In reaching its decision, the Indiana Court of Appeals in Wilhelm cited to the purpose of the Anti-Indemnity Statute, which was “to increase safety at construction sites.” Id. However, the holding in Wilhelm may have the opposite effect. Ordinarily, the longstanding rule in Indiana is that a “principal will not be held liable for the negligence of an independent contractor.” Bagley v. Insight Commc’ns Co., L.P., 658 N.E.2d 584 (Ind. 1995). Therefore, a general contractor owes no outright duty of care to a subcontractor’s employees. Id. This means that when a subcontractor fails to provide a reasonably safe workplace, the general contractor will incur no liability for the employee’s injury, even when such injury is proximately caused by the subcontractor’s negligence. Id. However, if a general contractor takes affirmative steps to gratuitously provide a safe workplace, then courts usually will find that the general contractor assumed a duty of care. In addition to already having an incentive to forgo affirmative steps regarding safety of a job site (i.e., the establishment of a duty when one ordinarily would not exist), the Wilhelm opinion now further discourages a general contractor from assuming a duty to “increase safety at [the] construction site.” If it were to assume that duty, it would not be entitled to indemnification from its subcontractors.

Additional insured language

It is also imperative that every owner or principal require that they be listed as an additional insured on their independent contractor’s general insurance liability policy. This is another way to transfer risk and liability exposure in any construction case. As with any insurance policy, the nature and extent of any available coverage is dependent on the terms and conditions of the actual insurance policy. Although many construction contracts require an owner or a principal to be listed as an additional insured, contracts are generally silent on when the additional insured coverage is applicable. Often, the availability of additional insured coverage is different from the requirements set forth by the contractual indemnification/defense provisions.

Although some states have extended their anti-indemnity statutes to apply to additional insured coverage, Indiana has not. Thus, while the Anti-Indemnity Statute prohibits an owner and a principal in most construction contracts from seeking indemnity from a subcontractor for the owner’s and principal’s sole negligence, there is nothing in the statute that prohibits an owner and a principal from demanding additional insured coverage for their sole negligence. There appear to be no Indiana cases that have directly addressed this issue. In Wilhelm, the additional insured coverage effectively mirrored the indemnification provision such that the owner and principal were afforded coverage only in the event they were not solely liable for the plaintiff’s injuries. Disregarding the nondelegable issues in Wilhelm, it is unclear whether the Court of Appeals would have enforced a contractual provision that sought to provide an owner and a principal insurance coverage as an additional insured even if the general contractor were solely negligent.

At a minimum, like an indemnification provision, every construction contract should also expressly provide that any additional insured coverage will be available to a general contractor regardless of the owner’s or principal’s wrongdoing. Moreover, an additional insured provision that requires coverage for all liability “arising out of the subcontractors’s operations” may provide coverage broad enough to cover even the general contractor’s sole negligence.

Ultimately, given the harsh reality of risk transferring indemnification provisions that purport to have one party indemnify another for their own wrongdoing, as the Court noted in GKN, such provisions are to be strictly construed. That is why careful consideration must be given when drafting risk transferring provisions in construction contracts given the high potential for significant or catastrophic injuries and damages.•

Barath S. Raman is an associate with the Indianapolis firm of Lewis Wagner and chairs the Construction Law Section of DTCI. The opinions expressed in this article are those of the author.

**WHAT YOU WILL DO:** Transcribe everything in the article on Indiana construction indemnity from "Barath S. Raman" down to "of the author.". The records that follow come from a separate source and are unrelated to the article on Indiana construction indemnity.

**DATASET CONTENT:**
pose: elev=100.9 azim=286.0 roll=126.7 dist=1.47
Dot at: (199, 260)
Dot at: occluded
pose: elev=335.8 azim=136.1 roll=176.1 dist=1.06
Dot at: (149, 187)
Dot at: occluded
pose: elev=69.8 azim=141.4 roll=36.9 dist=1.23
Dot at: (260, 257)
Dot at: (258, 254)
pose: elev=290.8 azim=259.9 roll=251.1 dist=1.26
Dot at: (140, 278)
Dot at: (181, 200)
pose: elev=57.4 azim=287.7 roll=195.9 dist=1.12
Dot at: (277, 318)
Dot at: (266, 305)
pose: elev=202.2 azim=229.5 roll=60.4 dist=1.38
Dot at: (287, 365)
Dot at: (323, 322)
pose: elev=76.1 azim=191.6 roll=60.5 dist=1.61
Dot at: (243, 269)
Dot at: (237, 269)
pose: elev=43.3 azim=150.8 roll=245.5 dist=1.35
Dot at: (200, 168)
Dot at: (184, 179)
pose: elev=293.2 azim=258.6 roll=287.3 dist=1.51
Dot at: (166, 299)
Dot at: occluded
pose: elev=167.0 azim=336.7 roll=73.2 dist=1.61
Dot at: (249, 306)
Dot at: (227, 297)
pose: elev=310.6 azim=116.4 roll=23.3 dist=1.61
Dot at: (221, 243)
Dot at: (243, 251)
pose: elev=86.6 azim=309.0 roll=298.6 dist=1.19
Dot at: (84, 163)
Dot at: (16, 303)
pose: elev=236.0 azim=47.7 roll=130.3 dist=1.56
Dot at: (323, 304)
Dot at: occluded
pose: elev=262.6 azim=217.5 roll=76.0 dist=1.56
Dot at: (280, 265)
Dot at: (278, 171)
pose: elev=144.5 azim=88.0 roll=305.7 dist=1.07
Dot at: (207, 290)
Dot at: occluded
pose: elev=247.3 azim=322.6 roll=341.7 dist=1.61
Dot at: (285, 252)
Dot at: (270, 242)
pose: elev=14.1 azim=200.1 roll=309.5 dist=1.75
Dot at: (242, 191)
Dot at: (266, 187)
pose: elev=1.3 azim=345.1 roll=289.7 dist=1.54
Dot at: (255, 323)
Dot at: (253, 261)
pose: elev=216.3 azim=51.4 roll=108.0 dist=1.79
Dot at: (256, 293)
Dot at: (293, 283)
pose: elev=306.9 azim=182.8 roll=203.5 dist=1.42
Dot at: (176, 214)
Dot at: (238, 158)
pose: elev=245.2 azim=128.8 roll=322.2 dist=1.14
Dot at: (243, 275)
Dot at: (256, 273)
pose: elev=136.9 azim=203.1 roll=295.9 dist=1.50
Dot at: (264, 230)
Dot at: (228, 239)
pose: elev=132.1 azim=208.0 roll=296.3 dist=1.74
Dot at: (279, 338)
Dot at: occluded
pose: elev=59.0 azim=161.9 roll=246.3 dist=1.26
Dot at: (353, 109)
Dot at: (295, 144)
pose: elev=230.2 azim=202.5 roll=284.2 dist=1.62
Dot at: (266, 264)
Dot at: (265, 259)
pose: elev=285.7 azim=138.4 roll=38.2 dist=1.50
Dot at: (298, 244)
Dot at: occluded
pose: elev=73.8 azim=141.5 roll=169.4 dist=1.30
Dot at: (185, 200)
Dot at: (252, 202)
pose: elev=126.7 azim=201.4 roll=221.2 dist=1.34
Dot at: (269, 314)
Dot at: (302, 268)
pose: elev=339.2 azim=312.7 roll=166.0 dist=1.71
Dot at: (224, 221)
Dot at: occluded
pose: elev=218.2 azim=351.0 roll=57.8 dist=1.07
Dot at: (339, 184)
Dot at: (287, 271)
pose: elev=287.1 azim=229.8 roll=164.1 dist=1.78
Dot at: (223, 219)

**RESPONSE:**
Barath S. Raman is an associate with the Indianapolis firm of Lewis Wagner and chairs the Construction Law Section of DTCI. The opinions expressed in this article are those of the author.